Susan Wagner, aboard her and her husband’s yacht La Boatique, submitted the following account of her experience:
At about 1530 on Feb. 1 the freighter Sierra Leyre pulled away from the dock near the Flats anchorage in Colon, Panama. A tug pulled the bow of the freighter around to position the ship into the Canal. As the line from the tug came off, the 20-knot wind caught the empty freighter sideways and began pushing it toward the pleasure boat anchorage – called the Flats – and our boat. The bow of the freighter smashed into an anchored sailboat, wrenching apart some stanchions and scraping past its hull.
The freighter then began dragging the sailboat through the water.

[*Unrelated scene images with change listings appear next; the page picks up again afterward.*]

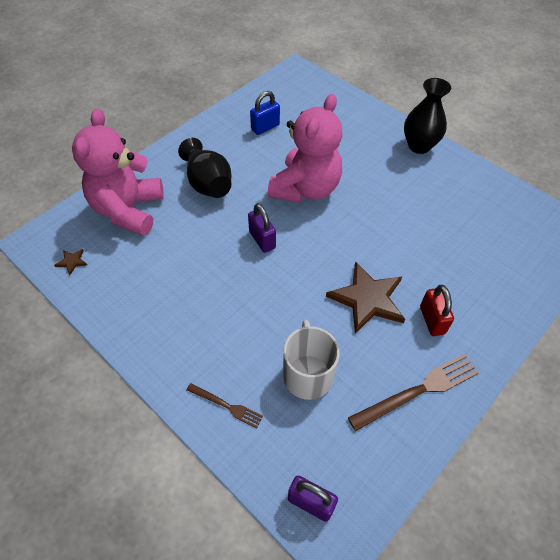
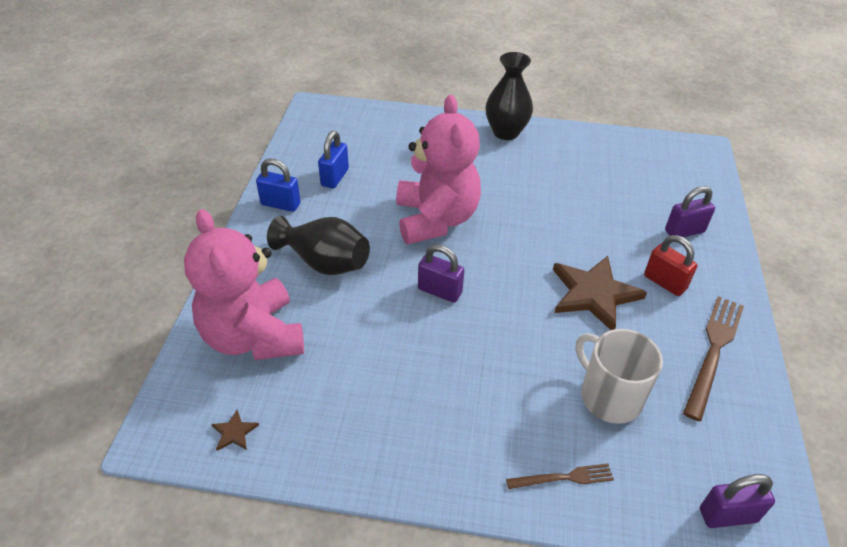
camera: 35 degrees left, 10 degrees down
none -> blue padlock [256,159,301,212]
none -> purple padlock [665,186,715,237]

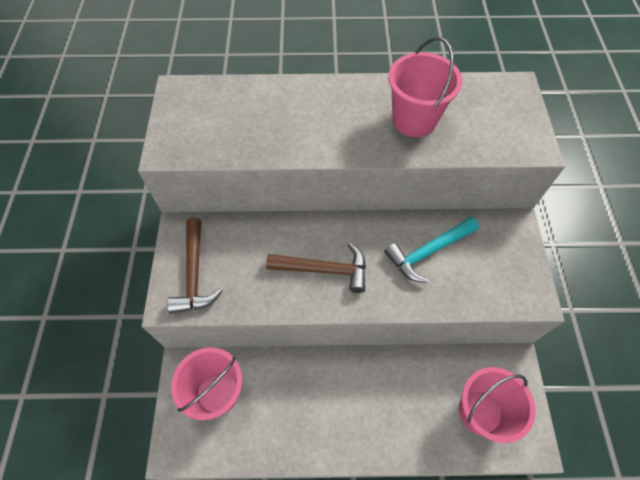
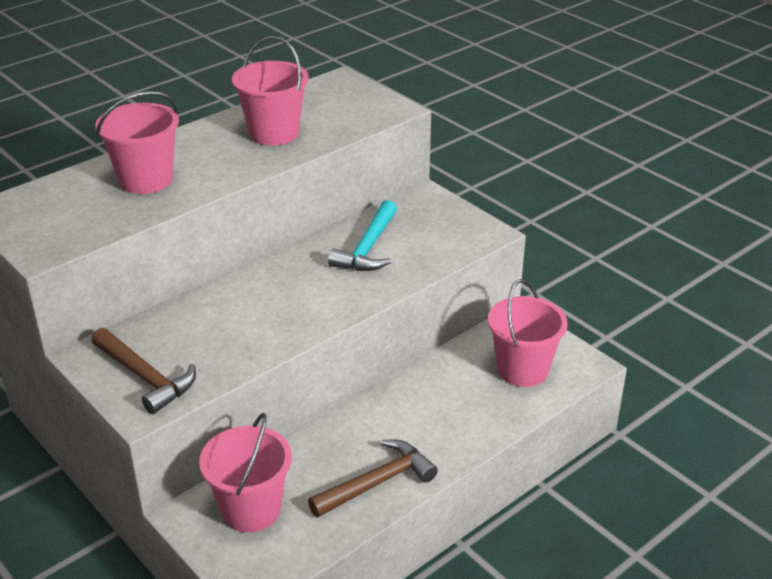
camera: 40 degrees left, 25 degrees down
brown hammer [266,243,366,293] -> brown hammer moved to [308,439,438,517]
none -> pink bucket [95,91,179,194]

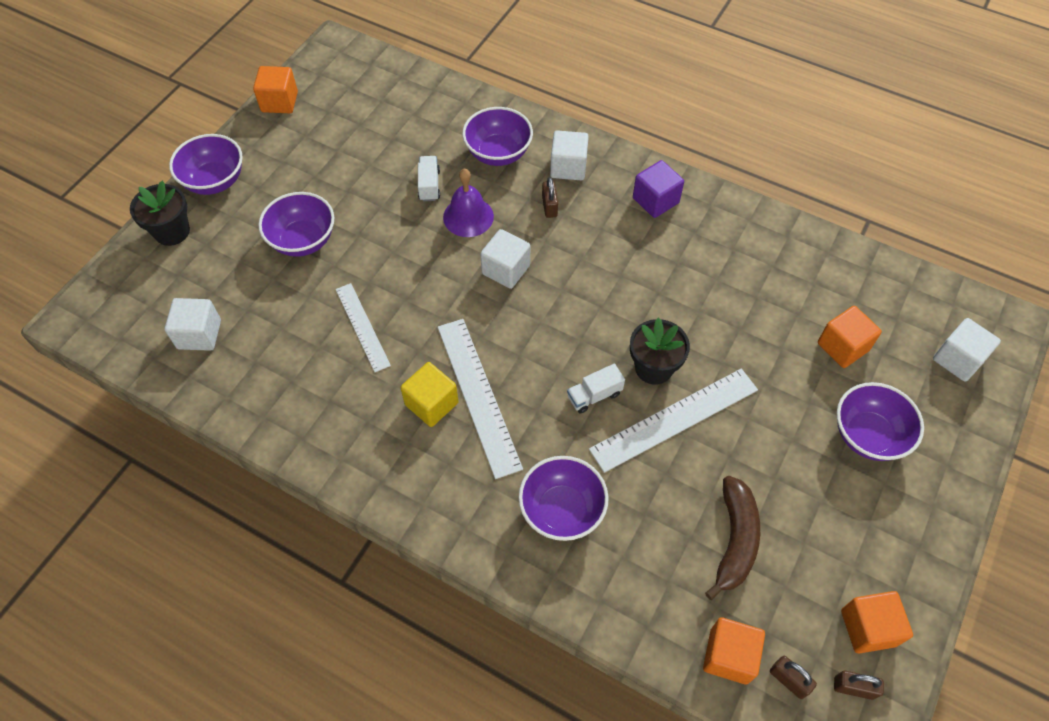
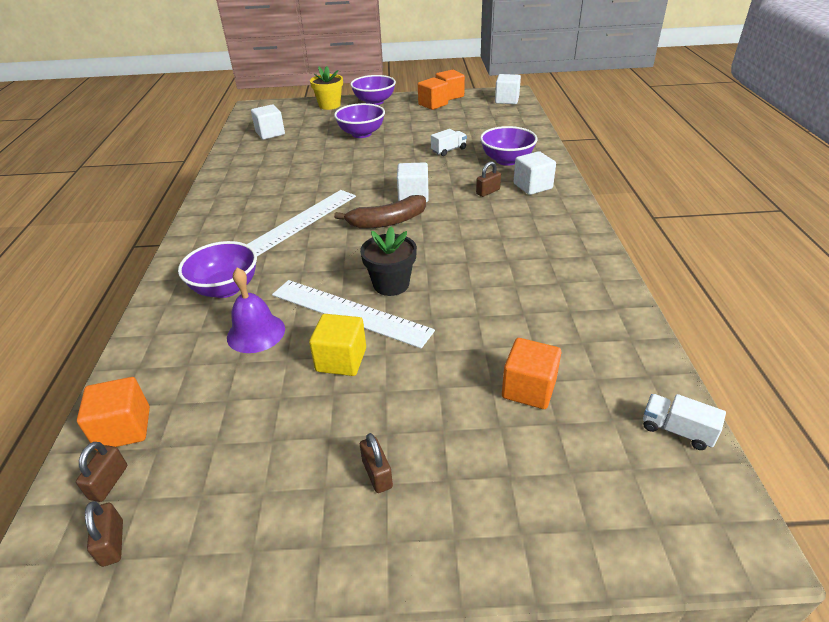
camera: 60 degrees right, 20 degrees down
black flower pot [130,181,190,246] -> yellow flower pot [310,66,343,110]
white ruler [336,283,391,372] -> none
yellow cube [401,362,459,427] -> yellow cube moved to [309,314,366,376]
purple bell [443,169,494,237] -> purple bell moved to [227,268,285,353]
white truck [567,364,625,414] -> white truck moved to [643,394,726,450]
purple cube [633,160,684,218] -> none
brown banana [705,476,760,600] -> brown banana moved to [334,195,426,229]
purple bowl [837,382,924,461] -> none
orange cube [841,591,913,653] -> orange cube moved to [418,77,448,110]
white cube [933,318,1001,382] -> white cube moved to [495,74,521,104]
none -> brown padlock [360,433,393,493]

We jumped into our dinghy and rushed closer, hoping to be able to offer some assistance. No one was aboard the sailboat, a French sloop called Diana. The anchor chain of the sailboat was caught on the bulb of the bow of the freighter.
Another voyager who had also witnessed the collision managed to board the yacht, but the anchor chain quickly became tight, and the sailboat began to be dragged under the bow of the freighter. The fellow immediately released the anchor chain, and the chain rushed out so fast that it stripped away the teeth of the gypsy.
The nylon rode at the end of the chain stopped the chain, and after some quick fumbling inside the cabin he found a knife. He sliced the line at the end of the chain to free the sailboat.
The freighter continued through the Flats for the Canal. We then helped tow the sailboat to an anchorage zone buoy where we helped to tie it off. The owners arrived and re-anchored the boat. Despite significant damage, the Panama Canal Commission decided Diana would not be compensated because they claimed that Diana was anchored just outside of the designated anchorage. The Flats anchorage held nearly 40 closely anchored boats at the time. We heard later that Diana was indeed anchored within the Flats boundary.